All that said, clearly bioethics cannot support the stopping of public health initiatives in Tanzania because of the risk of changing culture. I would agree with anyone who might give that critique and offer another solution: methodologies such as the one in this case (conflating degedege and malaria) must be evaluated as cultural harms. There is nothing wrong with trying to save more lives but specifically targeting and altering culture for the needs of biomedical science is a potential harm to the targeted populace. HCWs can’t know how a change in culture will affect its people and while that alone should not stop public health initiatives it needs to be a risk that is taken into account and actively minimized. By placing the need to do no cultural harm under the principle of non-maleficence, studies and initiatives can be reminded that they need to be minimally invasive to a locale’s culture.

Do no cultural harm could also be thought of as a part of beneficence, however this suggestion is flawed. If under beneficence do no cultural harm becomes a risk to be weighed against multiple benefits. However, there is no way of knowing what the cultural harms of research or a healthcare initiative might be. This means cultural harm could be overemphasized so that no good is done, or more likely it will be underemphasized or ignored entirely when compared to the benefits. Categorizing do no cultural harm under beneficence also makes it a risk, rather than a duty. HCWs and researchers know that ‘do not kill’ is a duty that is found within non-maleficence. Killing the patient (not the risk of death but active killing) is not a risk that can be outweighed by multiple benefits. To avoid the discussion of cultural harms becoming some utilitarian calculation by ethics committees it needs to be a proper duty that is sincerely accounted for and minimized under the principle of non-maleficence.

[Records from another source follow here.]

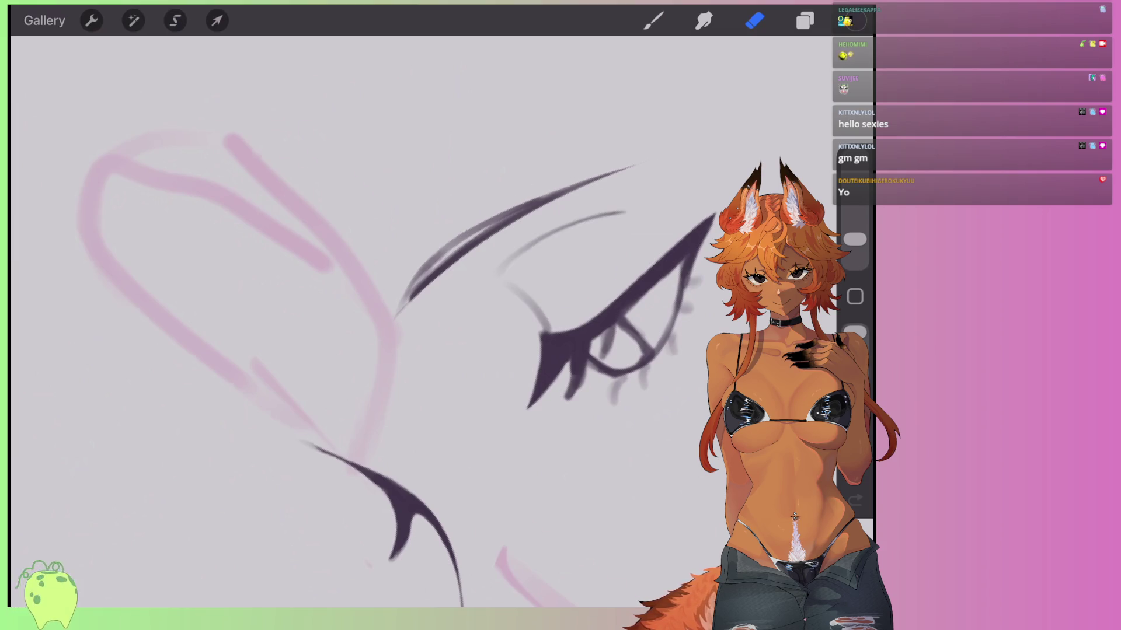
{"action": "scroll", "coordinate": [408, 344], "scroll_direction": "down", "scroll_amount": 3}
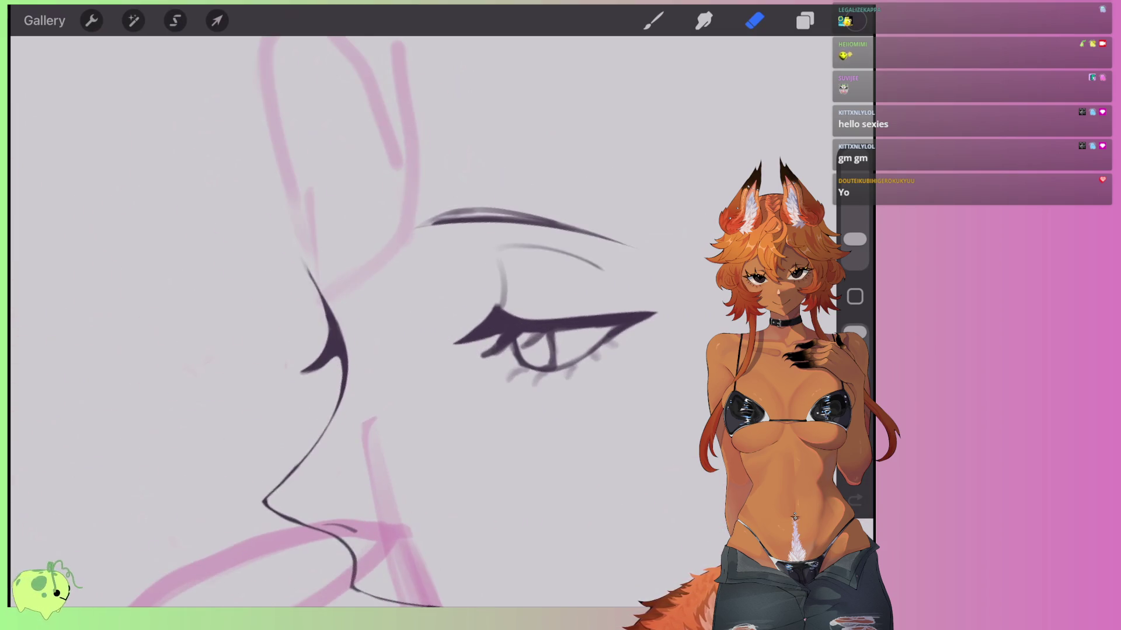
Lasso the eyebrow and Distort it: shear the left down, stretch both ends outward, then commit.
{"action": "left_click", "coordinate": [175, 20]}
{"action": "left_click_drag", "start_coordinate": [433, 185], "coordinate": [390, 247]}
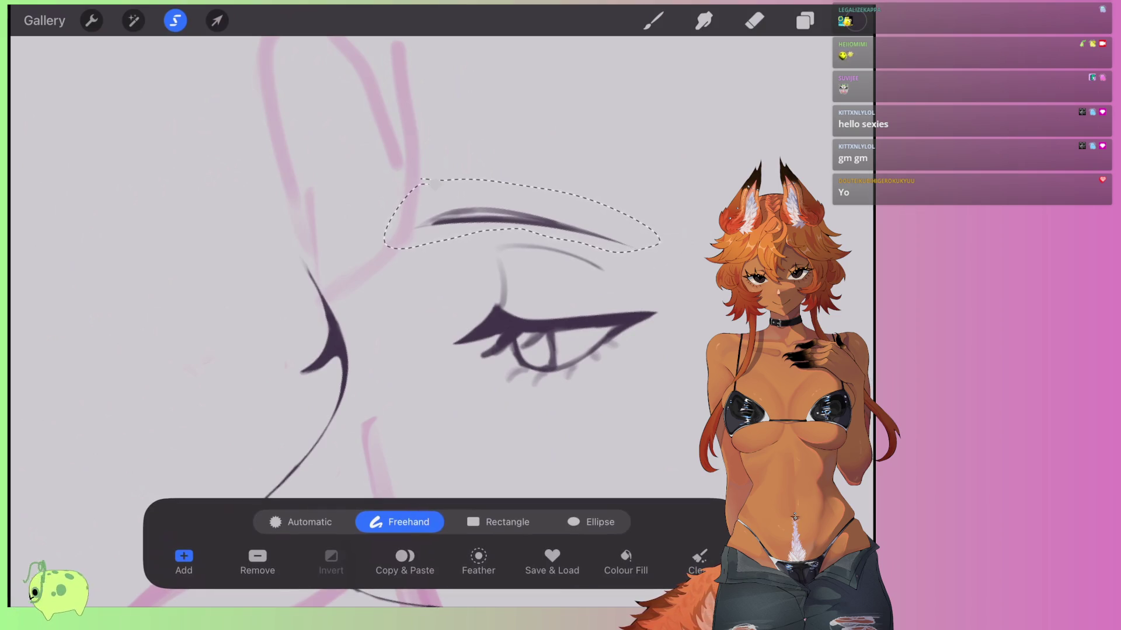
{"action": "scroll", "coordinate": [409, 321], "scroll_direction": "down", "scroll_amount": 3}
{"action": "left_click", "coordinate": [217, 20]}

In conclusion, the lesson learned from healthcare’s initiatives in Tanzania to combat malaria should show that ‘do no cultural harm’ is a duty bioethics needs to incorporate under the principle of non-maleficence. As a duty HCWs and researchers would need to take more seriously the effects of their work in other countries and work to mitigate the invasive nature of their initiatives. This doesn't mean that biomedicine should expect to never do cultural harms; only that non-maleficence has to be weighed against the other principles and properly balanced before research of a public health initiative is undertaken.


1. Shiff, CJ et al. Treatment practices for degedege, a locally recognized febrile illness, and implications for strategies to decrease mortality from severe malaria in Bagamoyo District, Tanzania. Trop Med Int Health, 1996 Jun; 1(3): 305-13.

2. Gazinelli, A et al. The impact of two education methods on knowledge of schistosomiasis transmission and prevention among schoolchildren in a rural community in northern Minas Gerais, Brazil. Mem Inst Oswaldo Cruz, 2006; 101(1): 45-53.

3. Langwick, SA. Devils, Parasites, and Fierce Needles: Healing and the Politics of Translation in Southern Tanzania. Sci, Tech, & Hum Values, 2007 Jan; 32(1): 88-117.

4. Good, B. Medicine, rationality, and experience: An anthropological perspective. Cambridge University Press, 1994; 1-24.